2.1 Historical background
Regulation (EC) No 391/2009 sets out common rules and standards for ship inspection and survey organisations. Under these rules an EU RO may survey vessels according to the same rules and standards that apply to EU-flagged ships, thereby promoting uniform safety and technical benchmarks.(1) See Article 10(4) Reg. 391/2009.
Since its entry into force, Regulation (EC) No 391/2009 has been amended periodically to reflect evolving maritime safety needs and standards.(2) Amended by Commission Implementing Regulation (EU) No 1355/2014 of 17 December 2014 amending Regulation (EC) No 391/2009 with regard to the adoption by the International Maritime Organization (IMO) of certain Codes and related amendments to certain conventions and protocols, in OJ L 365/82, 19 December 2014, https://eur-lex.europa.eu/legal-content/en/ALL/?uri=CELEX%3A32014R1355; Successive amendments did not affect the provisions under examination in this article. Together with Directive 2009/15/EC, these form the primary legal framework for ROs in the EU.(3) Directive 2009/15/EC of the European Parliament and of the Council of 23 April 2009 on common rules and standards for ship inspection and survey organisations and for the relevant activities of maritime administrations in OJ L 131/47, 28 May 2009. [Consolidated version],https://eur-lex.europa.eu/legal-content/EN/TXT/?uri=CELEX%3A02009L0015-20190726
When the earliest versions of these rules were proposed on the back of serious maritime incidents (in the form of directives in 1994), their objective was the improvement of maritime safety regulation throughout the EU and beyond. The current version of Article 10 (1) did not form part of the European Commission’s original proposal in 2005. The Commission’s draft recast the concept from the earlier directive on EU ROs and, at the outset, only hinted that “mutual recognition of class certificates should be considered” as a future possibility, but it did not impose outright obligations in this respect. The push for mutual recognition emerged during the Council’s first reading in 2008, reflecting an acknowledgment by the EU legislators that EU ROs could play a crucial role in strengthening safety regimes.(4) For a comprehensive analysis of the historical and political background of Regulation (EC) No 391/2009 and the interplay between EU and international rule-development in the field, see Djønne, K. cit. above.
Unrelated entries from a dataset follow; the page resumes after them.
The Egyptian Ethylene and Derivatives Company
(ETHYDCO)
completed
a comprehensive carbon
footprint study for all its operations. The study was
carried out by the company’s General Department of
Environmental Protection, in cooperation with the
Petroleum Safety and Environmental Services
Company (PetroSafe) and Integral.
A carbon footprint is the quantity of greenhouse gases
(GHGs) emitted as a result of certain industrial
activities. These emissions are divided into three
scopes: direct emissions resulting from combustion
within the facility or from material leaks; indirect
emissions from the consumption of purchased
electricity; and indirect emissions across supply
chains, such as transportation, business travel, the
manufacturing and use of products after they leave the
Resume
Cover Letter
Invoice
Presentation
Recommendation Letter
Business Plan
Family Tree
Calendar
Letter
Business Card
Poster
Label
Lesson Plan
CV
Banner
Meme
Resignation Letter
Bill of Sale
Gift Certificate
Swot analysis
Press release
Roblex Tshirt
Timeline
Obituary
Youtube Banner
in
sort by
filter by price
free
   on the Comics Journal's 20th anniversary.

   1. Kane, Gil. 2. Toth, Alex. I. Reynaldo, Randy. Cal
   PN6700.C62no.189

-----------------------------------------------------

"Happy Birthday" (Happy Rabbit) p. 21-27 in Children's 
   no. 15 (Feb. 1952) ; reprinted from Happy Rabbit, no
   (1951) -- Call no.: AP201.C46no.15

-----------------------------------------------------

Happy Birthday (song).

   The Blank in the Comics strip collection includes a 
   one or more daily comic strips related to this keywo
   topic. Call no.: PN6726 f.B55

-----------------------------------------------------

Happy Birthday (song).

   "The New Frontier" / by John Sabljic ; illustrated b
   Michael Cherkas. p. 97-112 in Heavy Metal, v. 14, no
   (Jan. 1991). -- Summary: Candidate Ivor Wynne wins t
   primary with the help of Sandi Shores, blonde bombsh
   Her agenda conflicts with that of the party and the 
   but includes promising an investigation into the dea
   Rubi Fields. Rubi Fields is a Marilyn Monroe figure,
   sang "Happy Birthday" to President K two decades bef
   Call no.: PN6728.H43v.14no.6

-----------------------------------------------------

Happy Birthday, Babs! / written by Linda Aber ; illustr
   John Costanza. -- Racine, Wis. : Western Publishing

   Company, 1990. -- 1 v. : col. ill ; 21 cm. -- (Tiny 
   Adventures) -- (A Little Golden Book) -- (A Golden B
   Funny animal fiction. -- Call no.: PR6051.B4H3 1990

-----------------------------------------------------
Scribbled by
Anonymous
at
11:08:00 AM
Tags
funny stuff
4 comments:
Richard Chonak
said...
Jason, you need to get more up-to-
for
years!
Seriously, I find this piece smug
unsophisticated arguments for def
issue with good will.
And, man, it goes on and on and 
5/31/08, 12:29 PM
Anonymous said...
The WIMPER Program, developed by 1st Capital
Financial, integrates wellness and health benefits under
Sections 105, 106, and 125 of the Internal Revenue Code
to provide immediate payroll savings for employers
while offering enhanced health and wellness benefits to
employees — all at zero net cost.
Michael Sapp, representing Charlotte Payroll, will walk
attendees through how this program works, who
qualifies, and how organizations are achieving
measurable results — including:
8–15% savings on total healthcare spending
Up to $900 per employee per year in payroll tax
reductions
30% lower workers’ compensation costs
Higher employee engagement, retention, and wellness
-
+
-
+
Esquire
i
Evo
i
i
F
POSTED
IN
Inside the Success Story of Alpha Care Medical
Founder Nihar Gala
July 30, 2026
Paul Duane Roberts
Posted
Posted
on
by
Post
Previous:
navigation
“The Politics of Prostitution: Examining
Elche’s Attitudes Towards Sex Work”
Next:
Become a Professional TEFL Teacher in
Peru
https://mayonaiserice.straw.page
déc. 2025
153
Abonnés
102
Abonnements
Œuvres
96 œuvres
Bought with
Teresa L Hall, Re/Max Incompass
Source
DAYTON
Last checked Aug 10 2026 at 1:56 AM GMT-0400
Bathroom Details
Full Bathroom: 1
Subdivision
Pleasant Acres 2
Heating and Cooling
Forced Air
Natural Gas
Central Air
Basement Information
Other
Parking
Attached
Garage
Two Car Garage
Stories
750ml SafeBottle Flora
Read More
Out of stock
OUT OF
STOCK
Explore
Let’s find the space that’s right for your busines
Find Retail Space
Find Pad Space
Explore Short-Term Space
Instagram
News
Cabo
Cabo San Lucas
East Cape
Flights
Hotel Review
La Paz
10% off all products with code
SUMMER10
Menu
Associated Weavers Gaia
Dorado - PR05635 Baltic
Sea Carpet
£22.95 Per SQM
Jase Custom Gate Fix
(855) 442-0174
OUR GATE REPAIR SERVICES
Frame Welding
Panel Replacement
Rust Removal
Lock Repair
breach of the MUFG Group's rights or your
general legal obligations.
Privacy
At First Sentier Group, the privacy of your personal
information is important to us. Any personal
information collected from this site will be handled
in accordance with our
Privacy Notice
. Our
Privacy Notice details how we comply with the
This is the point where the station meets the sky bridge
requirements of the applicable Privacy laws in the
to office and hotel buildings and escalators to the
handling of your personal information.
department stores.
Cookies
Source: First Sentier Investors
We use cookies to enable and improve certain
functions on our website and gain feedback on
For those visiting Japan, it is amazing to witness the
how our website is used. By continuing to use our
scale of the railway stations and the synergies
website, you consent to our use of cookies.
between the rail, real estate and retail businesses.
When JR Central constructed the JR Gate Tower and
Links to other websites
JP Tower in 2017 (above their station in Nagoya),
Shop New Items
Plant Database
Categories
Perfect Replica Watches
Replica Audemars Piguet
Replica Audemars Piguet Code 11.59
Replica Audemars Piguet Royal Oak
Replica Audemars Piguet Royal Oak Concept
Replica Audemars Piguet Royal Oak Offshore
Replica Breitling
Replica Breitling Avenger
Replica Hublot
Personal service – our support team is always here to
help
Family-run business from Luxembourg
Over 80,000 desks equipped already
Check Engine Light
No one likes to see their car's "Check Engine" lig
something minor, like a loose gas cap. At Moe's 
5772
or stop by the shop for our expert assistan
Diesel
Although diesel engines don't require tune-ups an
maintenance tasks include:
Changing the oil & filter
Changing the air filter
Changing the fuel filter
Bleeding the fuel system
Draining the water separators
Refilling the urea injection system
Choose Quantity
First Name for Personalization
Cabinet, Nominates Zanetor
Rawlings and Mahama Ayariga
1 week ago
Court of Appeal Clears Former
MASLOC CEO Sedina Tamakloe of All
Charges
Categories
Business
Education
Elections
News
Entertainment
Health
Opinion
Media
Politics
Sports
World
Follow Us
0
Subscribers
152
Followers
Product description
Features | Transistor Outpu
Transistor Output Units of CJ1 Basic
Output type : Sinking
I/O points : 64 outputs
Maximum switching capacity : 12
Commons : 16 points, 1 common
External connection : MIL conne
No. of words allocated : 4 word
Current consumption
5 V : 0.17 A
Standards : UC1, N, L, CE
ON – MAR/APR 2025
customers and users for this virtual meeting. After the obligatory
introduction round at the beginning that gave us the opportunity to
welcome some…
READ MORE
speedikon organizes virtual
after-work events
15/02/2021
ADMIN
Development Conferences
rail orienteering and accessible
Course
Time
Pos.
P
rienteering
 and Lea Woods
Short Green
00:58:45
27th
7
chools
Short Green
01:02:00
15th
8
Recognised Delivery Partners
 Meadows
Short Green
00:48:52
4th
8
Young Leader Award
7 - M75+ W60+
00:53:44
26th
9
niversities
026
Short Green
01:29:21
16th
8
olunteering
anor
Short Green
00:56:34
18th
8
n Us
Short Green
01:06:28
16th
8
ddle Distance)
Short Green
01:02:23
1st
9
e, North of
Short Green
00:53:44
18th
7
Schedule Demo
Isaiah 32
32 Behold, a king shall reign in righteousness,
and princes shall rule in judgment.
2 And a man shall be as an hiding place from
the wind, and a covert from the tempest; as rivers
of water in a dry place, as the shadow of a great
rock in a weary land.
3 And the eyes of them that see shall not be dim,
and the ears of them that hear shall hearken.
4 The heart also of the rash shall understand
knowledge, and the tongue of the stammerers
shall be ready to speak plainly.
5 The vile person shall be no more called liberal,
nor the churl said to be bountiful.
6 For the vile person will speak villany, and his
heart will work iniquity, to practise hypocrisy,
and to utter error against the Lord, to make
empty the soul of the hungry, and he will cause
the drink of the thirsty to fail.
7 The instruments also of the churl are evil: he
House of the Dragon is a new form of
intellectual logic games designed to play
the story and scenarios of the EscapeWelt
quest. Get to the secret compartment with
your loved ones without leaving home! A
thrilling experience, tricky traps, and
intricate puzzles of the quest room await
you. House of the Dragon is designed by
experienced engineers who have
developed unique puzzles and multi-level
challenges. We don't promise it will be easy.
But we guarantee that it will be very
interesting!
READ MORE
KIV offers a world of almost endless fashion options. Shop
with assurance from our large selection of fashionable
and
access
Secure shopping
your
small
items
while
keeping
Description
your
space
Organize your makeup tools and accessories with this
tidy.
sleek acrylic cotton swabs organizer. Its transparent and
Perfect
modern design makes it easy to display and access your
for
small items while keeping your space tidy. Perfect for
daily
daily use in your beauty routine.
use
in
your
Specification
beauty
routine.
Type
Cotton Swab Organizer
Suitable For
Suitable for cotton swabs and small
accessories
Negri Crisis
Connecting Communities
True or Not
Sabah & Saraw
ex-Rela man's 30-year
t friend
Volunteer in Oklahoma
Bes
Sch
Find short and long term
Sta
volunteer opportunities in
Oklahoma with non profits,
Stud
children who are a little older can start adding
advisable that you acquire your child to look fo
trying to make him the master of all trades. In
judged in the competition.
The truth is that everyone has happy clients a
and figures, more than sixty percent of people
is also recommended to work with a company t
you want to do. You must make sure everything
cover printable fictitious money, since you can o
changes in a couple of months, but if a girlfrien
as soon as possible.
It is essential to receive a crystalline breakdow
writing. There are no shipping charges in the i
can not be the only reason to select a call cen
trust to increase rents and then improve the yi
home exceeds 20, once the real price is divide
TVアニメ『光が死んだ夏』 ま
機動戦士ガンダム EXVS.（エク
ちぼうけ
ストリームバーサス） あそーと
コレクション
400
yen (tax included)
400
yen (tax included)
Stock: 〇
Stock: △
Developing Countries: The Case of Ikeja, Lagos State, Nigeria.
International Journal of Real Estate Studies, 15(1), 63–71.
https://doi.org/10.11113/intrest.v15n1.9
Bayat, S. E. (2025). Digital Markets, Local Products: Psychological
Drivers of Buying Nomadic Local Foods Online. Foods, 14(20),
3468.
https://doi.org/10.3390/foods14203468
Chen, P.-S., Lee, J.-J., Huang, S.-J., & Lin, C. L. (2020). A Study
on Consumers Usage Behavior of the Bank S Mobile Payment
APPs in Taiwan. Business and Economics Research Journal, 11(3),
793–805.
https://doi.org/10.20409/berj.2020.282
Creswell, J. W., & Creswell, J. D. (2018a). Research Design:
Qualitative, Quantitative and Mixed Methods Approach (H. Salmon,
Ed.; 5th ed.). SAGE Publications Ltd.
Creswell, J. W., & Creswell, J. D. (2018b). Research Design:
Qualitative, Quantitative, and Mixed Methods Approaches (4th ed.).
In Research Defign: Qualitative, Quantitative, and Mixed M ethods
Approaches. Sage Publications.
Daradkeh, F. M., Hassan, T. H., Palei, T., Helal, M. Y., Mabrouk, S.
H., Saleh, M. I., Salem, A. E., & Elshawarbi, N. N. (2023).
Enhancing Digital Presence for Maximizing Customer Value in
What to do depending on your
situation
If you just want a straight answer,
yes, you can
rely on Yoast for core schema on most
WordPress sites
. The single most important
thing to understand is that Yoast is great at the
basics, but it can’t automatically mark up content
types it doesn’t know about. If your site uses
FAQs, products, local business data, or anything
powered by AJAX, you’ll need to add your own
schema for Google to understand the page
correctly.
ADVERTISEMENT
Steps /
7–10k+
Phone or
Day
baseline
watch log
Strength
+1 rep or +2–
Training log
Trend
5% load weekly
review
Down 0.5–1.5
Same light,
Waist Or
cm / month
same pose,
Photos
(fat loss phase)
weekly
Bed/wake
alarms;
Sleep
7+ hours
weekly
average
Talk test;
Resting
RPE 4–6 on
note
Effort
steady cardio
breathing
The fact that Article 10(1) was only introduced fairly late in the legislative process for Regulation (EC) No 391/2009 – being added by the European Commission in its proposal to the Council – meant that it emerged in this context as a “standalone” provision centred on harmonisation, rather than direct safety requirements.(5) It is worth recalling that Regulation (EC) No 391/2009 is itself an amended version of a directive with similar purposes, reflecting the evolution of EU maritime safety legislation. As a matter of fact, Article 10 was in its entirety added to Regulation (EC) No 391/2009 at a later stage of the legislative process (in the Commission’s proposal to the Council) not having been part of any earlier versions of legislation, mainly intended to address the role and responsibilities of ROs in the EU. For an in depth chronology, see Djønne, K. cit. above, pp170-173. Its inclusion marked a shift in focus: rather than prescribing direct safety obligations, it established conditions under which EU ROs could mutually recognise class certificates. This made it a standalone provision within the Regulation, designed to foster regulatory convergence, while maintaining safety as the overriding imperative.(6) This is acknowledged in Reg. 391/2009, Recital 17. This late-stage addition signified that Article 10(1) first appeared in the legislative text at a relatively advanced phase of negotiations, rather than being a well-debated element from the start, meaning that the specific obligation to harmonise and mutually recognise class certificates received less targeted scrutiny and impact assessment ex ante than other provisions. The way in which the provision was included illustrates the regulatory tension between the EU’s internal market objectives promoted by the European Commission and the Member States' insistence on preserving safety autonomy in ship classification. The European Parliament and Council ultimately accepted Article 10(1) during conciliation in early 2009, as part of a broader political compromise on Regulation (EC) No 391/2009 and the third maritime safety package.
Nevertheless, Regulation (EC) No 391/2009 points to several interrelated factors that influenced its adoption. These included: (i) the need to strengthen and harmonise the system of ship inspection and certification within the EU; (ii) a policy objective of ensuring that ROs could operate within the then Community, while maintaining equal levels of safety and environmental protection; and (iii) the overarching goal of enhancing the safety of ships and preventing pollution, as reflected in the minimum criteria for recognition (of EU ROs).(7) Reg. 391/2009, Recital 3. The debates that took place at the time underscore the EU’s focus on heightened safety standards and improved flag State compliance through robust classification criteria.(8) See Djønne, K. cit. above, pp118-120, confirming this understanding from a historical perspective. Hence, when we now look at the contemporary views, while market efficiency played a role, the main motivation for adopting mutual recognition was predominantly the idea that this could be a factor in a strengthened safety regime.